* Problem statement *
The lines to copy are those in the records below that hold the word "Unternehmen".

* Collected data *

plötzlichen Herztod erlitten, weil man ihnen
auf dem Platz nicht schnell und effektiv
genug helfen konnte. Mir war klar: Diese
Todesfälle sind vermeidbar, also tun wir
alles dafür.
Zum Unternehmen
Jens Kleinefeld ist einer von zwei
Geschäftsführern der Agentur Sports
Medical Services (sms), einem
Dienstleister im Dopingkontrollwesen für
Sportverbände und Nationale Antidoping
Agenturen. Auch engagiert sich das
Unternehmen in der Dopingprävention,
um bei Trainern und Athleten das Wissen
---
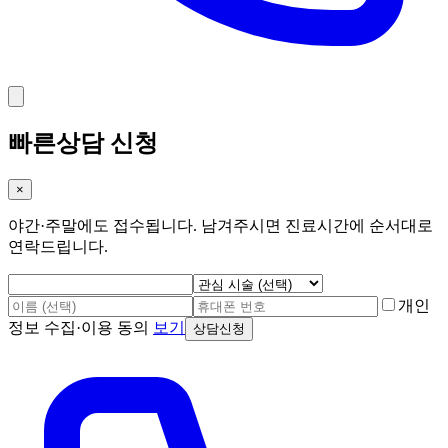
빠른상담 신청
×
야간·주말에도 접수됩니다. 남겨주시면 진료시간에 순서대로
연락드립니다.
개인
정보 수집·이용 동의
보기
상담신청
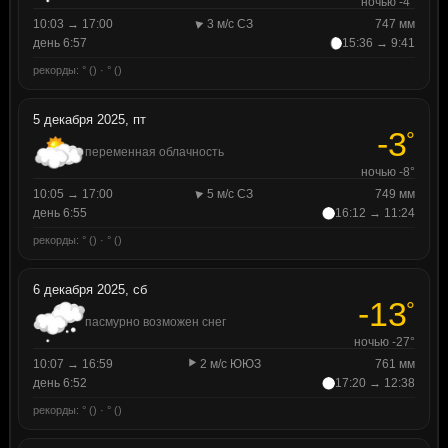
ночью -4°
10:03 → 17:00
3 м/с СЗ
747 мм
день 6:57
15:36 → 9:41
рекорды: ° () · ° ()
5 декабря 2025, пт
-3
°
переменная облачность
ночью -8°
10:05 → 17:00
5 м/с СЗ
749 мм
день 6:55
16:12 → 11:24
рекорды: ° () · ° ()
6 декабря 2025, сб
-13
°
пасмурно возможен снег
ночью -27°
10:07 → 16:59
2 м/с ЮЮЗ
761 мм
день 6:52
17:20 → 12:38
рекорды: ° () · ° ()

* Exercise solution *
Zum Unternehmen
Unternehmen in der Dopingprävention,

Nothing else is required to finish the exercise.